A group of them convened in a Monday night meeting at a banquet hall on Snapfinger Road to air concerns and to organize as a political force, said Valerie Brown, a backup bus driver for special needs students in south DeKalb who helped with the event.

There were varying accounts of the turnout, but Brown said a sign-in sheet had more than 400 names.

Their grievances included fallout from budget reductions, such as furlough days and cuts to health insurance subsidies.

“Enough is enough,” said Brown, 53.

School board member Donna Edler attended the meeting and said there were complaints of unpaid work and layoffs of bus monitors.
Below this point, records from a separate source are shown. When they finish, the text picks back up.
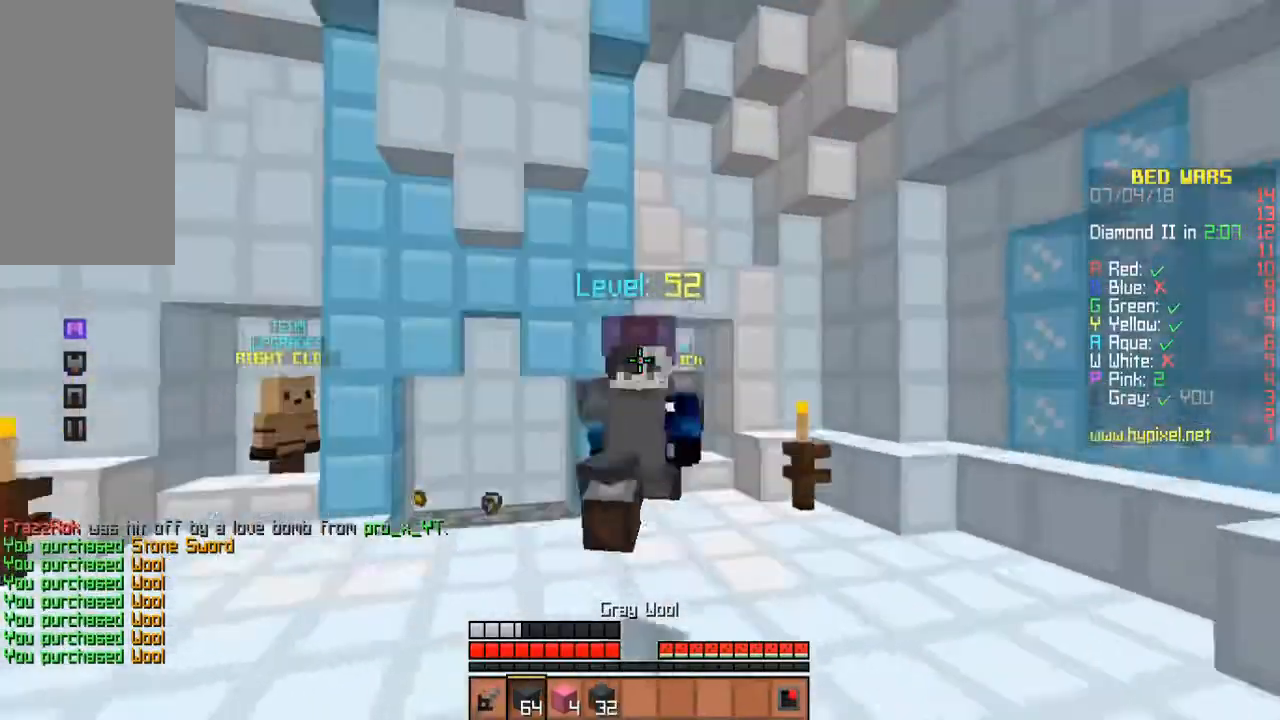
{"keys": ["space", "w"], "mouse": ["left"], "events": [[67, "mouse_left", "up"], [100, "mouse_left", "down"], [167, "mouse_left", "up"], [200, "mouse_left", "down"], [400, "mouse_left", "up"], [433, "mouse_left", "down"], [467, "mouse_left", "up"], [500, "mouse_left", "down"]]}
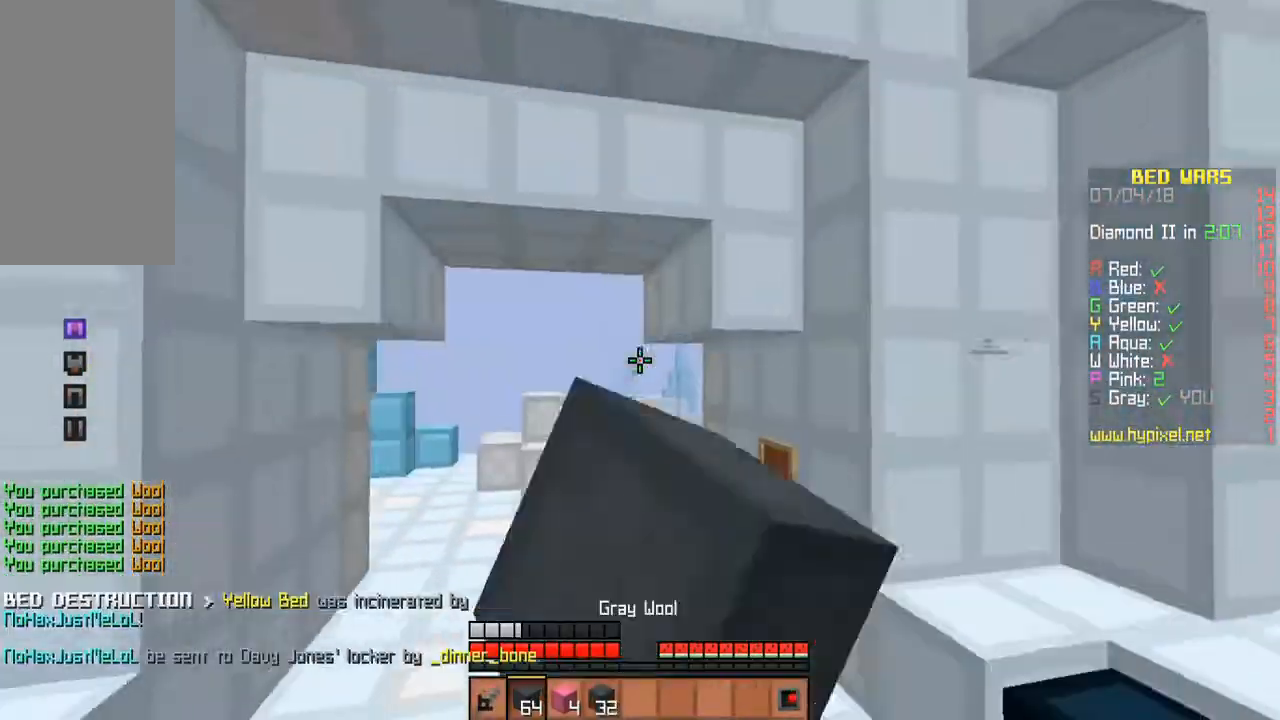
{"keys": ["space", "w"], "mouse": [], "events": [[100, "mouse_left", "up"], [133, "mouse_left", "down"], [200, "mouse_left", "up"]]}
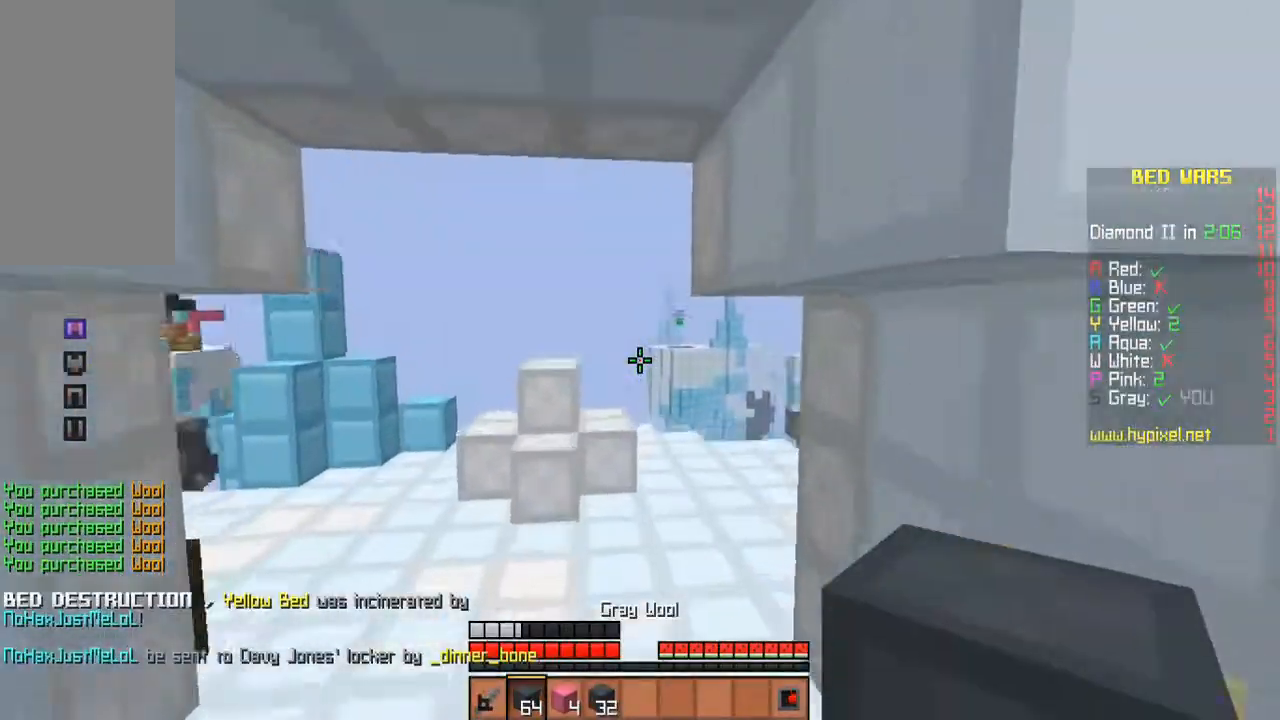
{"keys": ["a", "space", "w"], "mouse": [], "events": [[300, "a", "down"]]}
She said they also repeated rumors, such as a claim that the system was planning to privatize bus driver jobs, which Edler said, to her knowledge, is false.

“This was a meeting for concerned individuals to discuss whether they would be interested in joining or forming a union,” Edler said.

Tyrone Lucas, 39, who has collected trash for DeKalb for eight years, said sanitation workers haven’t gotten a raise in at least half a decade. “We should get paid for overtime that we’re not getting paid for, and they need to compensate us for all the years we haven’t gotten a raise,” he said, adding that frustration was building. “It may go to a strike or something.”

Burke Brennan, spokesman for the DeKalb County government, which is separate from the school system, said wage freezes have occurred at all levels of the county workforce as a result of plummeting tax revenues.

“There’s nothing happening to sanitation employees that’s not happening to every other employee in county government,” he said.

David Schutten, president of the Organization of DeKalb Educators, an employee advocacy group, said teachers and other school system employees haven’t gotten raises in several years. The bus drivers are a relatively small but vocal part of his organization’s 3,500 members, he said.

Some of the drivers have complained about the results the educators group has gotten, but Schutten said they don’t have much bargaining clout given that Georgia is a right-to-work state.

“They want a real union,” Schutten said. “Well, hey, this is a red state, so you’re not getting a real union.”

He predicted little change anytime soon, given the school system’s budget woes.

“This is my question,” Schutten said, “Where’s the money going to come from?”